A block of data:
• • • •

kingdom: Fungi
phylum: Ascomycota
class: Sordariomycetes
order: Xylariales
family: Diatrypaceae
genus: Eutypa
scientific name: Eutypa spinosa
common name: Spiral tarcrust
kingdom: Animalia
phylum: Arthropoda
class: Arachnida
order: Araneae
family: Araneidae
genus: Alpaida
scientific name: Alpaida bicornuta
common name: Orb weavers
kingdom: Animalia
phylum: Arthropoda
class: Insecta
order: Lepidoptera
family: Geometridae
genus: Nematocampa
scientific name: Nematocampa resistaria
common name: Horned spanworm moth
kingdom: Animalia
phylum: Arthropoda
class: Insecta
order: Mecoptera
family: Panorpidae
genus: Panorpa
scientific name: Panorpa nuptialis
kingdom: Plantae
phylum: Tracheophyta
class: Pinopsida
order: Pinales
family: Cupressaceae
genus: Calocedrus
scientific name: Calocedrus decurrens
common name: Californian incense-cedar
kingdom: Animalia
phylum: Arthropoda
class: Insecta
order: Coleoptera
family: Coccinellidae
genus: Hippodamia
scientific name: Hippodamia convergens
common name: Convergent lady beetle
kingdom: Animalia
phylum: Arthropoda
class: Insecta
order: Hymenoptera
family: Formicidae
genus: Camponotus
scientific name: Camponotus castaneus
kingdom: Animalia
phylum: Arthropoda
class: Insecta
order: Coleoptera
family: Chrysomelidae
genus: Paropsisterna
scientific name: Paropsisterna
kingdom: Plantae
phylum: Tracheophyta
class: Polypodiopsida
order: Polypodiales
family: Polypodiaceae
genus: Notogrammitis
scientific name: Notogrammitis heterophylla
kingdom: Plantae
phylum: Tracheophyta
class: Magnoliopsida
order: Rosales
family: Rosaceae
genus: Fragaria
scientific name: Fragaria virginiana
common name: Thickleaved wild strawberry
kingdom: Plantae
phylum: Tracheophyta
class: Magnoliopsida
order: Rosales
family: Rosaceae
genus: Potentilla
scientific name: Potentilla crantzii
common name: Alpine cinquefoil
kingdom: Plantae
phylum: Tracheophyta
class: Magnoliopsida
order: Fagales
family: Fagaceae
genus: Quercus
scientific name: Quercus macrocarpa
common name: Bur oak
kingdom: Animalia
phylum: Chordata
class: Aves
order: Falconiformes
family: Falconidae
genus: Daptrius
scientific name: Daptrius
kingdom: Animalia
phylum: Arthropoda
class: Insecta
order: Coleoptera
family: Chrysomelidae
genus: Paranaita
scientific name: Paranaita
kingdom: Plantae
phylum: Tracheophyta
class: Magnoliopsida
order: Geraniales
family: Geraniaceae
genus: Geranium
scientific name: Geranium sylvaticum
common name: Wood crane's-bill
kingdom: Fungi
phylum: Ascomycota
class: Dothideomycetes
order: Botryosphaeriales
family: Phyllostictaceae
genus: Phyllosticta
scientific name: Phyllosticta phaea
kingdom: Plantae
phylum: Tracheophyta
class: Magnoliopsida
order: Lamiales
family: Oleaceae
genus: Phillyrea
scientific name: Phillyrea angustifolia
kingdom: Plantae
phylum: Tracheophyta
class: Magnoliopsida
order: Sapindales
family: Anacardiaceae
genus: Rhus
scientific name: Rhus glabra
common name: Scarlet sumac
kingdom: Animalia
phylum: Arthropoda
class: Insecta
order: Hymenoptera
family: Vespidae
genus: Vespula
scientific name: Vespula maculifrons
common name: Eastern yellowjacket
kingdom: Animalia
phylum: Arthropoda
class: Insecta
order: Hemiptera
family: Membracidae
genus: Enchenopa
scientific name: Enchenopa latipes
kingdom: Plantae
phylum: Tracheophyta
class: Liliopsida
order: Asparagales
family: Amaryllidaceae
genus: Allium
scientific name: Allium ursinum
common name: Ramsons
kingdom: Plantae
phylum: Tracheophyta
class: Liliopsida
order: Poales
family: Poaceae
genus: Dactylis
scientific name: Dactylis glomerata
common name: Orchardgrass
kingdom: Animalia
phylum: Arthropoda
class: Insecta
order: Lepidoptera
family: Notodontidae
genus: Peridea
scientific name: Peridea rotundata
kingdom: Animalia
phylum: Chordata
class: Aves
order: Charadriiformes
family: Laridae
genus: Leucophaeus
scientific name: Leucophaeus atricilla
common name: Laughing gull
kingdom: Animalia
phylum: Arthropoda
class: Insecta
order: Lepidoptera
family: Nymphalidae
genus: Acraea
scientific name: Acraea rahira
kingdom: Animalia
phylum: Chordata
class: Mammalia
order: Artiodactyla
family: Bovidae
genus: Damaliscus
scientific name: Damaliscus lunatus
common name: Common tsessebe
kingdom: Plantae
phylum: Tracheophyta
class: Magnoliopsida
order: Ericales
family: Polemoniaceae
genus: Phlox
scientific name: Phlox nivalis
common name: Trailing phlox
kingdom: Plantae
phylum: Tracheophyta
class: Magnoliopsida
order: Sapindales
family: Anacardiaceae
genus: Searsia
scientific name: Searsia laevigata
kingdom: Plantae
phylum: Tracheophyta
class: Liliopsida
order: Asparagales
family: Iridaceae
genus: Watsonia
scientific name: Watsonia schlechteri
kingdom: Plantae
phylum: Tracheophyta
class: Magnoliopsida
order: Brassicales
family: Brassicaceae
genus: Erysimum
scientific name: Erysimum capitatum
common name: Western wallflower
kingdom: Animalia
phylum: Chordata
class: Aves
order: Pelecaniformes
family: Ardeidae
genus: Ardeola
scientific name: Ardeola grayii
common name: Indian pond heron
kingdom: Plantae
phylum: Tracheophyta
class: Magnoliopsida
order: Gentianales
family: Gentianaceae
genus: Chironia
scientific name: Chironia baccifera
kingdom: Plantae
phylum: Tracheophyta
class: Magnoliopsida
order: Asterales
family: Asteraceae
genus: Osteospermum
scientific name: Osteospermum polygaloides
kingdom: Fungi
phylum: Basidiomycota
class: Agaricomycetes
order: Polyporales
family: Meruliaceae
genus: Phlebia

• • • •

### Required work
Please print all of the lines above again, unchanged and in the same order.

### Answer to this task
kingdom: Fungi
phylum: Ascomycota
class: Sordariomycetes
order: Xylariales
family: Diatrypaceae
genus: Eutypa
scientific name: Eutypa spinosa
common name: Spiral tarcrust
kingdom: Animalia
phylum: Arthropoda
class: Arachnida
order: Araneae
family: Araneidae
genus: Alpaida
scientific name: Alpaida bicornuta
common name: Orb weavers
kingdom: Animalia
phylum: Arthropoda
class: Insecta
order: Lepidoptera
family: Geometridae
genus: Nematocampa
scientific name: Nematocampa resistaria
common name: Horned spanworm moth
kingdom: Animalia
phylum: Arthropoda
class: Insecta
order: Mecoptera
family: Panorpidae
genus: Panorpa
scientific name: Panorpa nuptialis
kingdom: Plantae
phylum: Tracheophyta
class: Pinopsida
order: Pinales
family: Cupressaceae
genus: Calocedrus
scientific name: Calocedrus decurrens
common name: Californian incense-cedar
kingdom: Animalia
phylum: Arthropoda
class: Insecta
order: Coleoptera
family: Coccinellidae
genus: Hippodamia
scientific name: Hippodamia convergens
common name: Convergent lady beetle
kingdom: Animalia
phylum: Arthropoda
class: Insecta
order: Hymenoptera
family: Formicidae
genus: Camponotus
scientific name: Camponotus castaneus
kingdom: Animalia
phylum: Arthropoda
class: Insecta
order: Coleoptera
family: Chrysomelidae
genus: Paropsisterna
scientific name: Paropsisterna
kingdom: Plantae
phylum: Tracheophyta
class: Polypodiopsida
order: Polypodiales
family: Polypodiaceae
genus: Notogrammitis
scientific name: Notogrammitis heterophylla
kingdom: Plantae
phylum: Tracheophyta
class: Magnoliopsida
order: Rosales
family: Rosaceae
genus: Fragaria
scientific name: Fragaria virginiana
common name: Thickleaved wild strawberry
kingdom: Plantae
phylum: Tracheophyta
class: Magnoliopsida
order: Rosales
family: Rosaceae
genus: Potentilla
scientific name: Potentilla crantzii
common name: Alpine cinquefoil
kingdom: Plantae
phylum: Tracheophyta
class: Magnoliopsida
order: Fagales
family: Fagaceae
genus: Quercus
scientific name: Quercus macrocarpa
common name: Bur oak
kingdom: Animalia
phylum: Chordata
class: Aves
order: Falconiformes
family: Falconidae
genus: Daptrius
scientific name: Daptrius
kingdom: Animalia
phylum: Arthropoda
class: Insecta
order: Coleoptera
family: Chrysomelidae
genus: Paranaita
scientific name: Paranaita
kingdom: Plantae
phylum: Tracheophyta
class: Magnoliopsida
order: Geraniales
family: Geraniaceae
genus: Geranium
scientific name: Geranium sylvaticum
common name: Wood crane's-bill
kingdom: Fungi
phylum: Ascomycota
class: Dothideomycetes
order: Botryosphaeriales
family: Phyllostictaceae
genus: Phyllosticta
scientific name: Phyllosticta phaea
kingdom: Plantae
phylum: Tracheophyta
class: Magnoliopsida
order: Lamiales
family: Oleaceae
genus: Phillyrea
scientific name: Phillyrea angustifolia
kingdom: Plantae
phylum: Tracheophyta
class: Magnoliopsida
order: Sapindales
family: Anacardiaceae
genus: Rhus
scientific name: Rhus glabra
common name: Scarlet sumac
kingdom: Animalia
phylum: Arthropoda
class: Insecta
order: Hymenoptera
family: Vespidae
genus: Vespula
scientific name: Vespula maculifrons
common name: Eastern yellowjacket
kingdom: Animalia
phylum: Arthropoda
class: Insecta
order: Hemiptera
family: Membracidae
genus: Enchenopa
scientific name: Enchenopa latipes
kingdom: Plantae
phylum: Tracheophyta
class: Liliopsida
order: Asparagales
family: Amaryllidaceae
genus: Allium
scientific name: Allium ursinum
common name: Ramsons
kingdom: Plantae
phylum: Tracheophyta
class: Liliopsida
order: Poales
family: Poaceae
genus: Dactylis
scientific name: Dactylis glomerata
common name: Orchardgrass
kingdom: Animalia
phylum: Arthropoda
class: Insecta
order: Lepidoptera
family: Notodontidae
genus: Peridea
scientific name: Peridea rotundata
kingdom: Animalia
phylum: Chordata
class: Aves
order: Charadriiformes
family: Laridae
genus: Leucophaeus
scientific name: Leucophaeus atricilla
common name: Laughing gull
kingdom: Animalia
phylum: Arthropoda
class: Insecta
order: Lepidoptera
family: Nymphalidae
genus: Acraea
scientific name: Acraea rahira
kingdom: Animalia
phylum: Chordata
class: Mammalia
order: Artiodactyla
family: Bovidae
genus: Damaliscus
scientific name: Damaliscus lunatus
common name: Common tsessebe
kingdom: Plantae
phylum: Tracheophyta
class: Magnoliopsida
order: Ericales
family: Polemoniaceae
genus: Phlox
scientific name: Phlox nivalis
common name: Trailing phlox
kingdom: Plantae
phylum: Tracheophyta
class: Magnoliopsida
order: Sapindales
family: Anacardiaceae
genus: Searsia
scientific name: Searsia laevigata
kingdom: Plantae
phylum: Tracheophyta
class: Liliopsida
order: Asparagales
family: Iridaceae
genus: Watsonia
scientific name: Watsonia schlechteri
kingdom: Plantae
phylum: Tracheophyta
class: Magnoliopsida
order: Brassicales
family: Brassicaceae
genus: Erysimum
scientific name: Erysimum capitatum
common name: Western wallflower
kingdom: Animalia
phylum: Chordata
class: Aves
order: Pelecaniformes
family: Ardeidae
genus: Ardeola
scientific name: Ardeola grayii
common name: Indian pond heron
kingdom: Plantae
phylum: Tracheophyta
class: Magnoliopsida
order: Gentianales
family: Gentianaceae
genus: Chironia
scientific name: Chironia baccifera
kingdom: Plantae
phylum: Tracheophyta
class: Magnoliopsida
order: Asterales
family: Asteraceae
genus: Osteospermum
scientific name: Osteospermum polygaloides
kingdom: Fungi
phylum: Basidiomycota
class: Agaricomycetes
order: Polyporales
family: Meruliaceae
genus: Phlebia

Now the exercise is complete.